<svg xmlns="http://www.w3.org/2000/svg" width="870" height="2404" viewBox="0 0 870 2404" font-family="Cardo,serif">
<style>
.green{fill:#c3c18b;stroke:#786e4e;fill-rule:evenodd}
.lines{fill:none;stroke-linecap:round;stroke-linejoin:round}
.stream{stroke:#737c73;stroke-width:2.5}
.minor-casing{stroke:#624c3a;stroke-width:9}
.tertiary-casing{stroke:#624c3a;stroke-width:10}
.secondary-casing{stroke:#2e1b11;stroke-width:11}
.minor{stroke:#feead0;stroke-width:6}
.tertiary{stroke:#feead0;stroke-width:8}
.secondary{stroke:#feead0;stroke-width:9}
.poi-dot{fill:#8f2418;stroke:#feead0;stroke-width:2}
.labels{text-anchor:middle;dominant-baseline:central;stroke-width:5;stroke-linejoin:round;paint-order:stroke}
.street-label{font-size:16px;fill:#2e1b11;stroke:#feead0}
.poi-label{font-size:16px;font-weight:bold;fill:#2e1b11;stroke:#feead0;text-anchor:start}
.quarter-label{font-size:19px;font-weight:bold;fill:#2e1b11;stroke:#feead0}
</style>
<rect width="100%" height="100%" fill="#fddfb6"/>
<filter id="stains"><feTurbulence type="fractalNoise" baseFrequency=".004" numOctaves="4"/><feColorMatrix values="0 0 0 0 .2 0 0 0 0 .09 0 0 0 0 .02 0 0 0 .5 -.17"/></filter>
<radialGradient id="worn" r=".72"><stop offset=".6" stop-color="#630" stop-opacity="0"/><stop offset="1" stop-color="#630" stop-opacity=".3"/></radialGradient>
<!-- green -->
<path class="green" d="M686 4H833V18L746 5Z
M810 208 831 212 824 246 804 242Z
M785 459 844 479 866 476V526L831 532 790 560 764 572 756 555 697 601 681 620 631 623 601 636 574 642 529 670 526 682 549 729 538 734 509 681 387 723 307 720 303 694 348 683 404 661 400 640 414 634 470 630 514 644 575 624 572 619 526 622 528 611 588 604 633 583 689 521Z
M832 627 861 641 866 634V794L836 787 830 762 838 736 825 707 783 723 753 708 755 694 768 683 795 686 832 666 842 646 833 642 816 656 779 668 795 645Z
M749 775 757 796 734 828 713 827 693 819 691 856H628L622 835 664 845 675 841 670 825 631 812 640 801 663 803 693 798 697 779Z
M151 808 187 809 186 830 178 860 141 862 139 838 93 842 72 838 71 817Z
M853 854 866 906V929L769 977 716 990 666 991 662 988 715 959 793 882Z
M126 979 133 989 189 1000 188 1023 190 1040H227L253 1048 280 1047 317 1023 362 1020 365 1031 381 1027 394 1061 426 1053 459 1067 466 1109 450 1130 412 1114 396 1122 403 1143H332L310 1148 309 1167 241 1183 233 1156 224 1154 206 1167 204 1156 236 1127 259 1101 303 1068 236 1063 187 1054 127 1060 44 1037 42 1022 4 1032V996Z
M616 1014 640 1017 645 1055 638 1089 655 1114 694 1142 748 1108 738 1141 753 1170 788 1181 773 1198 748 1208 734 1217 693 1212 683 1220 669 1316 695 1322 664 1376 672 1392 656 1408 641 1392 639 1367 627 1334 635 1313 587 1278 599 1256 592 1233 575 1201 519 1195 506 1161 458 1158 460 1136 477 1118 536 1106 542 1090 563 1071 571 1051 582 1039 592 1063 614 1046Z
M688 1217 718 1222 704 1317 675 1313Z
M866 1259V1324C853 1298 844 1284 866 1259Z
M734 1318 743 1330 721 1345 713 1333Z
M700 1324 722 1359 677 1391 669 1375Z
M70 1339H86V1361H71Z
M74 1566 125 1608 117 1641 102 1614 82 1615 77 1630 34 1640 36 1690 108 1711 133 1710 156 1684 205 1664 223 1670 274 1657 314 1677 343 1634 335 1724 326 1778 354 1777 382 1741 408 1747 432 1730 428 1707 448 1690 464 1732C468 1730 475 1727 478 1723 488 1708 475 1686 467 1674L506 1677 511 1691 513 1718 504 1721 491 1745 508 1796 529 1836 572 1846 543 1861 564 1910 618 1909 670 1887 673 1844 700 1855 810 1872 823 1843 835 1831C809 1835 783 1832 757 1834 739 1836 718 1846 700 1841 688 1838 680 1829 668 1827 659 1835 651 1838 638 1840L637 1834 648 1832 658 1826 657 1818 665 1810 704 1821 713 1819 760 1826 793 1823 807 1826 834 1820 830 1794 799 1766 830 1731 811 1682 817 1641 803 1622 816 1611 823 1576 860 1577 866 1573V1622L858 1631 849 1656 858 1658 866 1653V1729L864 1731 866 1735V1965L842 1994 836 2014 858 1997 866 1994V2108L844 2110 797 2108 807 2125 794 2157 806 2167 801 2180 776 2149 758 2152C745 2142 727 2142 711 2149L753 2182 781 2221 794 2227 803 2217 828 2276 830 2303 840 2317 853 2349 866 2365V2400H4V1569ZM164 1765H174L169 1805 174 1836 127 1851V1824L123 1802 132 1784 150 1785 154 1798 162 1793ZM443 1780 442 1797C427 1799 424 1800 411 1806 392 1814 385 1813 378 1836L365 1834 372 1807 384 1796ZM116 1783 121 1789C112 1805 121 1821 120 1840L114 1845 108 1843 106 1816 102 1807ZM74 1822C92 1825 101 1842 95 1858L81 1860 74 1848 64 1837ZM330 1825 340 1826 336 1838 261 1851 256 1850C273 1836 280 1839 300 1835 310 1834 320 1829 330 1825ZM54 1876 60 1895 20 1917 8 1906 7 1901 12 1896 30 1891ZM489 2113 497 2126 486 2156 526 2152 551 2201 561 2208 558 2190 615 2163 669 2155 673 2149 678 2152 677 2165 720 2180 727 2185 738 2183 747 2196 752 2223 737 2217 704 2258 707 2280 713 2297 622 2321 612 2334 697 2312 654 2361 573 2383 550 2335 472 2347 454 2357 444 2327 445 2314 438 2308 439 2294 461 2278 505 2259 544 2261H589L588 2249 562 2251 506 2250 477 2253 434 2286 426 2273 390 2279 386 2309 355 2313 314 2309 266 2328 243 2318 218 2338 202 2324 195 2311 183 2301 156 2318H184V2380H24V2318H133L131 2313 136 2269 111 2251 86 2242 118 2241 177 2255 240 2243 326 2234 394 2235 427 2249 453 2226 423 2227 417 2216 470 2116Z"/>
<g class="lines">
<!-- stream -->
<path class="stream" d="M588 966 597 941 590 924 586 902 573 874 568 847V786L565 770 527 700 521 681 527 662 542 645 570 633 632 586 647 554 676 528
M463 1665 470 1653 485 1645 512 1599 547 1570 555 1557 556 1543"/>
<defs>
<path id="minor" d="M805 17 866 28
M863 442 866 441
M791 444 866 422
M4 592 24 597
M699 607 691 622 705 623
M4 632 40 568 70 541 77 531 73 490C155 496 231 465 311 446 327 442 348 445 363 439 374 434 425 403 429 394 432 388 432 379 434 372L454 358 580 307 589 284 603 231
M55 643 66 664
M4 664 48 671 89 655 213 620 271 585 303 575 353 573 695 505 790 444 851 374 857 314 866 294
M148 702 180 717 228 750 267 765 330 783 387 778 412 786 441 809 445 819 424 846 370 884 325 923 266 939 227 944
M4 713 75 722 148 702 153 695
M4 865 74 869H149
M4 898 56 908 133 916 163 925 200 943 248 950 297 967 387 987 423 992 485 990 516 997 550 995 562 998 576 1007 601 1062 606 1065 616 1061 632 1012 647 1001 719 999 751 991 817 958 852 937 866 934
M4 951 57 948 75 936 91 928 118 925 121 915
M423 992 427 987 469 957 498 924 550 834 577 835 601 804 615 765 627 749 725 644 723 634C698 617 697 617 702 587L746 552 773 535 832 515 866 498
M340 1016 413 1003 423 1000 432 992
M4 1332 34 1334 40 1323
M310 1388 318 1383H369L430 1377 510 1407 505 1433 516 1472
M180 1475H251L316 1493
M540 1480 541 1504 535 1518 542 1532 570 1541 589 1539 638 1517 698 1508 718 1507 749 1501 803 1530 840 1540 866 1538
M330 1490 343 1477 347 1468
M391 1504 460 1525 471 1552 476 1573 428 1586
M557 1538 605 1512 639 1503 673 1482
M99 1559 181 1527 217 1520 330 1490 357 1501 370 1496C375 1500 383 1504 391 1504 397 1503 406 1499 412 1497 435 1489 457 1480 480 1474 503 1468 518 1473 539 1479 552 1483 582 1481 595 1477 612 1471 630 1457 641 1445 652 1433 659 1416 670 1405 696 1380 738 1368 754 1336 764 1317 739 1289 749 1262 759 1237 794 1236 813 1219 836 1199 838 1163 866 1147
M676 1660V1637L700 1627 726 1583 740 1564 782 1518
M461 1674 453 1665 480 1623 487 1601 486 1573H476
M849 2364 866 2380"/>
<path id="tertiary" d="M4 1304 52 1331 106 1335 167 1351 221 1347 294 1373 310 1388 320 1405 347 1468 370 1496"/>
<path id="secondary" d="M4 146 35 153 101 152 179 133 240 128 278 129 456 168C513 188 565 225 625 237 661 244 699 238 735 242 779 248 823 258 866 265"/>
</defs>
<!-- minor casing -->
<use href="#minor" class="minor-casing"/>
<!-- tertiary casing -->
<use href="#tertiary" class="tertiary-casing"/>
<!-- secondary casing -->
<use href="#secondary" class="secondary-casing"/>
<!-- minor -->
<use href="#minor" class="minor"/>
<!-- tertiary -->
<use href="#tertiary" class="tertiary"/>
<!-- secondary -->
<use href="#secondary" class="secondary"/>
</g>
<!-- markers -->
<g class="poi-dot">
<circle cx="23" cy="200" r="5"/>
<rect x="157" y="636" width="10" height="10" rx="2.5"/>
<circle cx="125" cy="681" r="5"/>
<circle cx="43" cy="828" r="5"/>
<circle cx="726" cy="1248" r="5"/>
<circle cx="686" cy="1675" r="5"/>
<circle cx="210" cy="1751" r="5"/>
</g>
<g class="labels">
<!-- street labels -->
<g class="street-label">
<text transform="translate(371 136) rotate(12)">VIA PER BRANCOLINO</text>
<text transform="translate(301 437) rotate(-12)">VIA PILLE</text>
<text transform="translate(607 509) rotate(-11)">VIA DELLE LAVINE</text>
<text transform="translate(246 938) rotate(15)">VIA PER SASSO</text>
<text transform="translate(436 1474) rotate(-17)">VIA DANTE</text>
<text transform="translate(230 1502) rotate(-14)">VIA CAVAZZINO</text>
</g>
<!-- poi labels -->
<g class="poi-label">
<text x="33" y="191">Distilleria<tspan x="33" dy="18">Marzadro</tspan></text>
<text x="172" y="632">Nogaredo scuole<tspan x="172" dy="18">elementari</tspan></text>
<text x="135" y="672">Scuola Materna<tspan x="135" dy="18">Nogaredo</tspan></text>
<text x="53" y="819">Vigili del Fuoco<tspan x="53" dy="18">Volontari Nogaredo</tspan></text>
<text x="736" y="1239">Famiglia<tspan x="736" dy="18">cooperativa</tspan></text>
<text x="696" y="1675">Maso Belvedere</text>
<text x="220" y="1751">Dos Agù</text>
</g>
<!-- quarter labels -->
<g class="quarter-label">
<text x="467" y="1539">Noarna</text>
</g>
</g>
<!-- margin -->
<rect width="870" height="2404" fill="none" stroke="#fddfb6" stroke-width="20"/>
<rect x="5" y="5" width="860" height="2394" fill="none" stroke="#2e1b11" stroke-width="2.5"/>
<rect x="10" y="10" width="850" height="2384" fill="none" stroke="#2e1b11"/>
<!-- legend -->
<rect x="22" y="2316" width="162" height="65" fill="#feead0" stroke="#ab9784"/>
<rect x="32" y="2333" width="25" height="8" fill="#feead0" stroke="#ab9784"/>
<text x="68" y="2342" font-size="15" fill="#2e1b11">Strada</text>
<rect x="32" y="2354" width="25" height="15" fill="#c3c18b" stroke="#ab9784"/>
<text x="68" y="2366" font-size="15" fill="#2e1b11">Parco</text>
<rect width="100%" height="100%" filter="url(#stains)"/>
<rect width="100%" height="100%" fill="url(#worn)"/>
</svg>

▬▬▬▬▬▬▬▬▬▬

AIM OF THE EXERCISE = Look above for lines with the word "round" and copy them all.

YOUR RESPONSE =
.lines{fill:none;stroke-linecap:round;stroke-linejoin:round}
.labels{text-anchor:middle;dominant-baseline:central;stroke-width:5;stroke-linejoin:round;paint-order:stroke}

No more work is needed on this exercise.